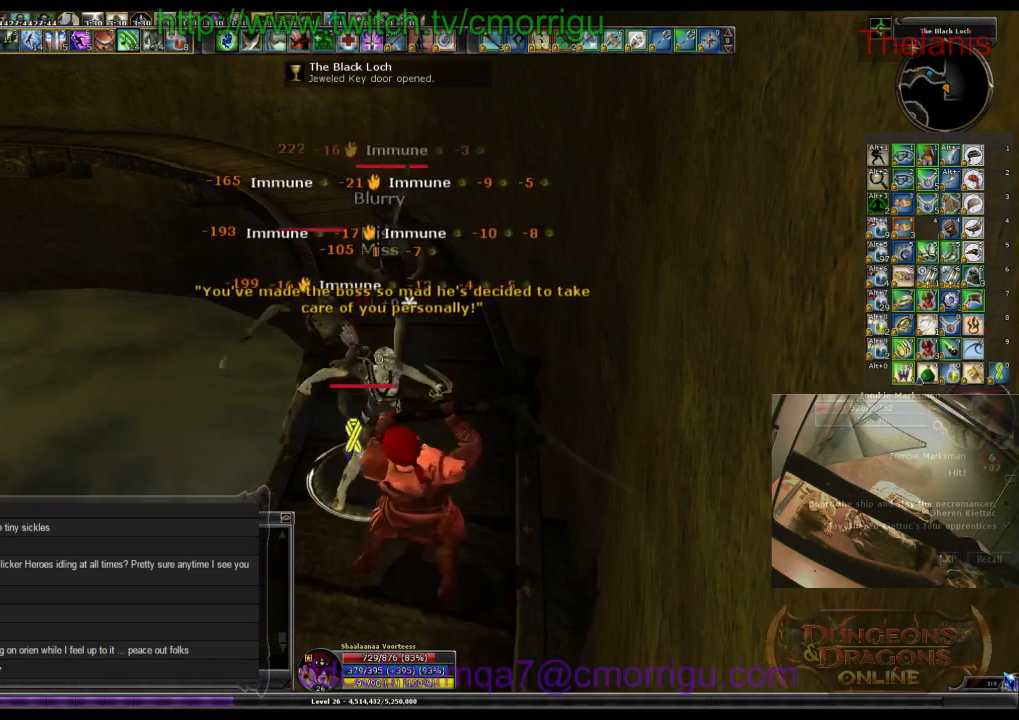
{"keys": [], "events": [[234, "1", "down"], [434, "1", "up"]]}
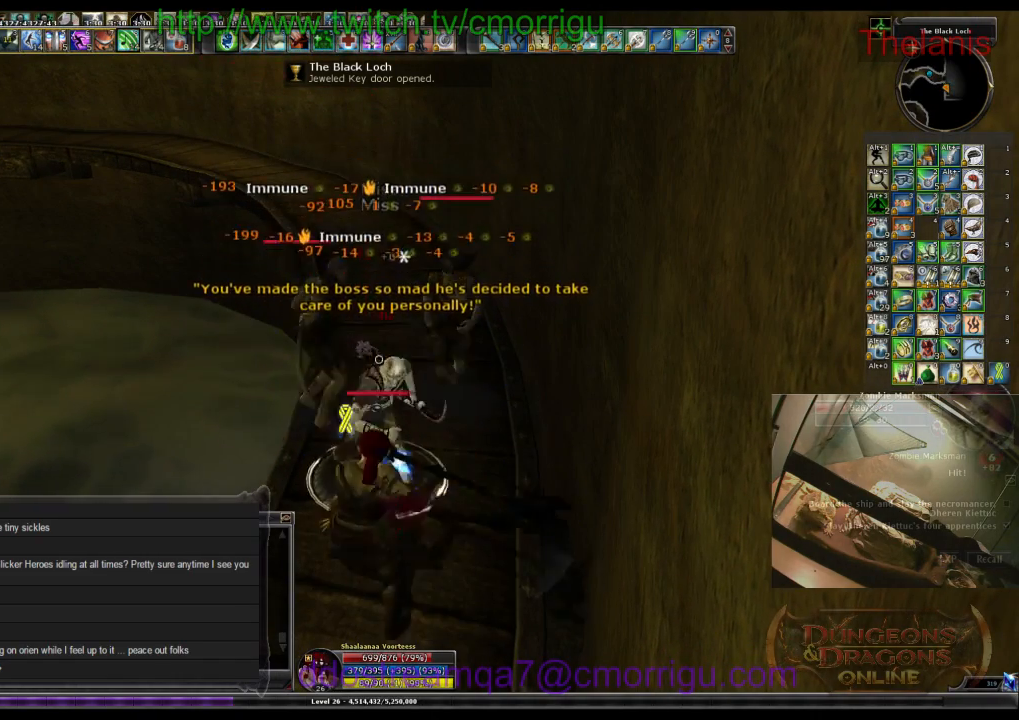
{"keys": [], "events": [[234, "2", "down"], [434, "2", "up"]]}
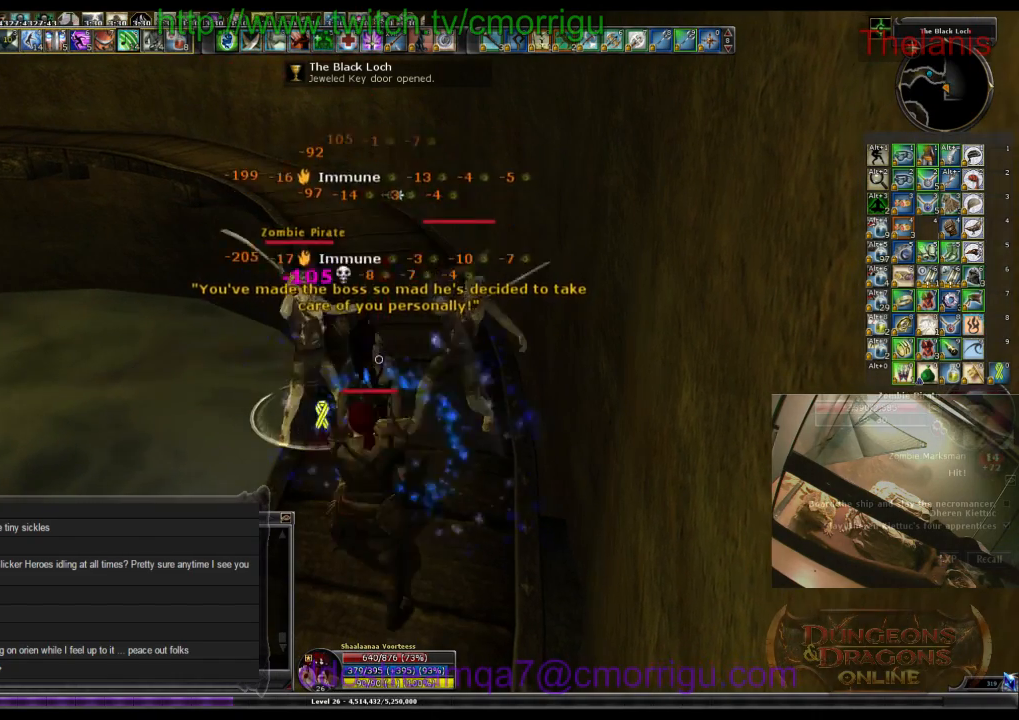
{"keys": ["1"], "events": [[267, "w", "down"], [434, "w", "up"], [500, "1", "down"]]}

Instructions to follow:
Output each line above exactly. Skip the images.

Exercise response:
{"keys": [], "events": [[234, "1", "down"], [434, "1", "up"]]}
{"keys": [], "events": [[234, "2", "down"], [434, "2", "up"]]}
{"keys": ["1"], "events": [[267, "w", "down"], [434, "w", "up"], [500, "1", "down"]]}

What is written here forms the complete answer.